TEXTO DA PÁGINA >>

ACTAS  
 
9/3/2016
Simulação de Assembleia: Estabelecer o voto obrigatório
 
Joana Barata Lopes

Eu pedia aos grupos que assumissem os seus lugares. Para a bancada do Governo vem o Grupo Rosa; para a Oposição 1, do nosso lado esquerdo, o Grupo Amarelo; e para a Oposição 2, do nosso lado direito, o Grupo Encarnado.

Pedia-vos que fossem tão rápidos quanto possível.

Pedia-vos que se sentassem para nós podermos iniciar este ponto.

Vamos passar ao ponto nove da nossa Ordem de Trabalhos, Estabelecer o voto obrigatório. Para apresentar a proposta pelo Governo Rosa, tem a palavra o senhor Ministro Artur Teixeira Gomes. Dispõe de cinco minutos. Faça favor senhor Ministro.

 
Artur Teixeira Gomes

Muito obrigado, senhora Presidente. Caros membros do Governo, senhoras e senhores Deputados;

Antes de iniciar a apresentação desta proposta do programa de governo, eu gostaria que todas as senhoras e os senhores deputados refletissem sobre quatro números. Esses quatro números são os seguintes: 35, 40, 42 e 44.

O QUE FAZER >>
1 – Na ata da simulação de assembleia, reescreva o trecho de "Eu pedia aos" até "o Grupo Encarnado.", inclusive, trocando "Grupo Amarelo" por "Grupo Verde".
2 – Prossiga a ata da simulação de assembleia a partir da última frase apresentada.

EXCERTO DA LISTAGEM >>
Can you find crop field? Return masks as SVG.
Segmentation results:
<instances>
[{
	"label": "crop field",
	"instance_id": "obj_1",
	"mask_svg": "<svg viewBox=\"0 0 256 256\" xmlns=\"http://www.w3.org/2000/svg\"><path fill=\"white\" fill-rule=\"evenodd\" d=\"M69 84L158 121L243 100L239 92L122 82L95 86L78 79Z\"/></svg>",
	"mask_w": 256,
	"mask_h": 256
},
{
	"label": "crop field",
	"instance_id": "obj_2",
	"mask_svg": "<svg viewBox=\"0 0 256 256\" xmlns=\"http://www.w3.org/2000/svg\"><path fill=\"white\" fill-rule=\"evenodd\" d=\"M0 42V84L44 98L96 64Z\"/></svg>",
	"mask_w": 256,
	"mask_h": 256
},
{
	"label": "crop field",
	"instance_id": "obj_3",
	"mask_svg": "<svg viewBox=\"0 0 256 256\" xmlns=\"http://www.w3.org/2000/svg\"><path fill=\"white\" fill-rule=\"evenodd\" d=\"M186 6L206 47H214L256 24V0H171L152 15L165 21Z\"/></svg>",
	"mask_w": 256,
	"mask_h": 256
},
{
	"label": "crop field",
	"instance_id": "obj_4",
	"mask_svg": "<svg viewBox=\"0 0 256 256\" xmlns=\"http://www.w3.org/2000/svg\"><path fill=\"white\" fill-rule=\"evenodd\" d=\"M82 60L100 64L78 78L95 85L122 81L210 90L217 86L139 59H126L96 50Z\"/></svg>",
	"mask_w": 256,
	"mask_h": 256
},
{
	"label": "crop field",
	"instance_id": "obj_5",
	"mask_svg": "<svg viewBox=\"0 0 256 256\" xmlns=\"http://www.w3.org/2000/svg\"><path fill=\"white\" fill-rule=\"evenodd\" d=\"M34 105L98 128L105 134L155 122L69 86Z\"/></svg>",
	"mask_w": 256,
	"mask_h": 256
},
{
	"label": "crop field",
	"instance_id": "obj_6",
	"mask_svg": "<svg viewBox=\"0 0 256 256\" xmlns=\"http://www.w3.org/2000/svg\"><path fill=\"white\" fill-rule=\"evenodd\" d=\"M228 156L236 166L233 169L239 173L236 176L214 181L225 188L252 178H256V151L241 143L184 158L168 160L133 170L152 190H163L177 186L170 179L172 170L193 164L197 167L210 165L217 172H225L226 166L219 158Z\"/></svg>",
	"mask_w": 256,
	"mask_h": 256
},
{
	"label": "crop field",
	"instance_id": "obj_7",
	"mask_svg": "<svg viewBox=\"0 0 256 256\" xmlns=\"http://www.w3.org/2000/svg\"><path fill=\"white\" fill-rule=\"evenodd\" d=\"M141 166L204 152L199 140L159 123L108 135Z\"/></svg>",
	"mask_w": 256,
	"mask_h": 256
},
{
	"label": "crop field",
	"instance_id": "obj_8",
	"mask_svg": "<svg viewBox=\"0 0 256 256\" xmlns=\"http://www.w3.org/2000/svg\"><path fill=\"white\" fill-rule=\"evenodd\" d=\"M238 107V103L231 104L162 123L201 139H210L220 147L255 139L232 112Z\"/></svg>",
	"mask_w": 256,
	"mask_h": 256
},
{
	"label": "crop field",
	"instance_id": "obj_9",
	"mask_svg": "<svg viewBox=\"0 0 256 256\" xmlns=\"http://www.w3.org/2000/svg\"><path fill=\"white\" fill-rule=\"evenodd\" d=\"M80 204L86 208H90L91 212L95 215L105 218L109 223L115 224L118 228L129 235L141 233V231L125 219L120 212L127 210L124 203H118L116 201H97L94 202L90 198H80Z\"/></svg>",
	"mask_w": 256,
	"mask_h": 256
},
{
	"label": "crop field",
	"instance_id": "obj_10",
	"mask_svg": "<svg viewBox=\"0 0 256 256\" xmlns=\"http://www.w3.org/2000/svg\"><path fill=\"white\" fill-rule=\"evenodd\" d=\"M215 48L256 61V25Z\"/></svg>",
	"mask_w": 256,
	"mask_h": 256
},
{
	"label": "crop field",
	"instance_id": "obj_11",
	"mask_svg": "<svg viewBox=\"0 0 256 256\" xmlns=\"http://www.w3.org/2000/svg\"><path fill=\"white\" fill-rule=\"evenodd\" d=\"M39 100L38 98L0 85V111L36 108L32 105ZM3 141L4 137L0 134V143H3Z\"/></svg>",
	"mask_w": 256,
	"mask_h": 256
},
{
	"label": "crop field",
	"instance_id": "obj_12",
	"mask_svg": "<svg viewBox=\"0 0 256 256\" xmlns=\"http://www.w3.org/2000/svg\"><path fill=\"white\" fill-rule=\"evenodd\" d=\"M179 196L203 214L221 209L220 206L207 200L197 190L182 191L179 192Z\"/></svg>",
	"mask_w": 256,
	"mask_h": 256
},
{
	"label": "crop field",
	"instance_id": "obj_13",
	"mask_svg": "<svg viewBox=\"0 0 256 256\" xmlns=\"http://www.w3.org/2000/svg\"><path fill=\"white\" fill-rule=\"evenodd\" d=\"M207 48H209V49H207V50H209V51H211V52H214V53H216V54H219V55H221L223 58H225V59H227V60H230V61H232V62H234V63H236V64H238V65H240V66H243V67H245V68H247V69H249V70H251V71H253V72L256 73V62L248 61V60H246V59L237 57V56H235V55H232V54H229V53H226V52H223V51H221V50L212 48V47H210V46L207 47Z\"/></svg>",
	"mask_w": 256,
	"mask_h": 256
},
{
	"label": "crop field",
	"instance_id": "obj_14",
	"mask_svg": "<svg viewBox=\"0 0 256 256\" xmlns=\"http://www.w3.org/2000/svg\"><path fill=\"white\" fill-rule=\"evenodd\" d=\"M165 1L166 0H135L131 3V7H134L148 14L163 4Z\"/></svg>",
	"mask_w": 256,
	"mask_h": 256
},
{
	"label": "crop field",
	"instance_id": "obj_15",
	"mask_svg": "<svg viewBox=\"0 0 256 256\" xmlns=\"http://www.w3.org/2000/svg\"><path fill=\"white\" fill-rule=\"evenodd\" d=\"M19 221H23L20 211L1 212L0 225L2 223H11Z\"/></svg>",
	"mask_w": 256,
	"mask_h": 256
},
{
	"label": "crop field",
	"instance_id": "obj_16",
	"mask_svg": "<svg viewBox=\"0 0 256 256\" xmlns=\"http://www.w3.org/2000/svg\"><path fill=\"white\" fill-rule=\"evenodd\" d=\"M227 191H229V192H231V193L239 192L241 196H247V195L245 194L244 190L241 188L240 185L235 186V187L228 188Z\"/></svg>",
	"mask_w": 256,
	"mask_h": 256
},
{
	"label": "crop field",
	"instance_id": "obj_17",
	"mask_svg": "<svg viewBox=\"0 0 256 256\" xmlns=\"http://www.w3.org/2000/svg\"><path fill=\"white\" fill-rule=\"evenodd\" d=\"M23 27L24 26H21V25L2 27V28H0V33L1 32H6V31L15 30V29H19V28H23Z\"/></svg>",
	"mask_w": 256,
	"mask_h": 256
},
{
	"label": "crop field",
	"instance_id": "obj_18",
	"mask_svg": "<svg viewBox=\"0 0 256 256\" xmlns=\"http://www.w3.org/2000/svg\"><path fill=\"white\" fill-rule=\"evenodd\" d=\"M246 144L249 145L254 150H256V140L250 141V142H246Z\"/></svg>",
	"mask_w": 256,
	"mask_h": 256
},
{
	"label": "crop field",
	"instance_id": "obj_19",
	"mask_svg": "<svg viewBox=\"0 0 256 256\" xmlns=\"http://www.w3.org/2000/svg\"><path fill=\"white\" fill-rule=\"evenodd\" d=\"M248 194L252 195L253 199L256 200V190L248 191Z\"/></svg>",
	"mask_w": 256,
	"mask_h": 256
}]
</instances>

RESPOSTAS >>
1 –
Eu pedia aos grupos que assumissem os seus lugares. Para a bancada do Governo vem o Grupo Rosa; para a Oposição 1, do nosso lado esquerdo, o Grupo Verde; e para a Oposição 2, do nosso lado direito, o Grupo Encarnado.

2 –
Para o caso de os senhores e das senhoras deputadas não se recordarem destes números, eu posso ajudar. Estes são os números da taxa de abstenção das últimas quatro eleições legislativas. Senhoras e senhores Deputados, se calcularmos a média de todas estas eleições, poderemos compreender que, nas próximas eleições legislativas, iremos atingir os 47% de abstenção.

Senhoras e senhores Deputados, vamos deixar que a abstenção atinja os 50% ou vamos, finalmente, atuar sobre este assunto? Ouvimos muitas vezes pelo povo português perguntar qual é a legitimidade dos órgãos eleitos por menos de metade dos cidadãos. O que eu pergunto é bastante simples: qual é, realmente, a legitimidade de uma Assembleia representativa eleita por menos de metade dos seus representados?

A implementação do voto obrigatório, para além de diminuir a taxa de abstenção, obriga necessariamente a uma maior responsabilização dos cidadãos na vida política e na direção do governo do seu país. Tal como nas escolas, caras senhoras e senhores Deputados, obrigação traz preparação e a preparação traz consciência. Dessa forma, teremos um voto responsável, consciente e que legitima, verdadeiramente, uma assembleia representativa.

Senhoras e senhores deputados, o sistema de voto obrigatório tornaria ainda a nossa Assembleia bem mais equitativa quanto à representação social, uma vez que a taxa de abstenção é muito maior nas camadas sociais de baixos rendimentos.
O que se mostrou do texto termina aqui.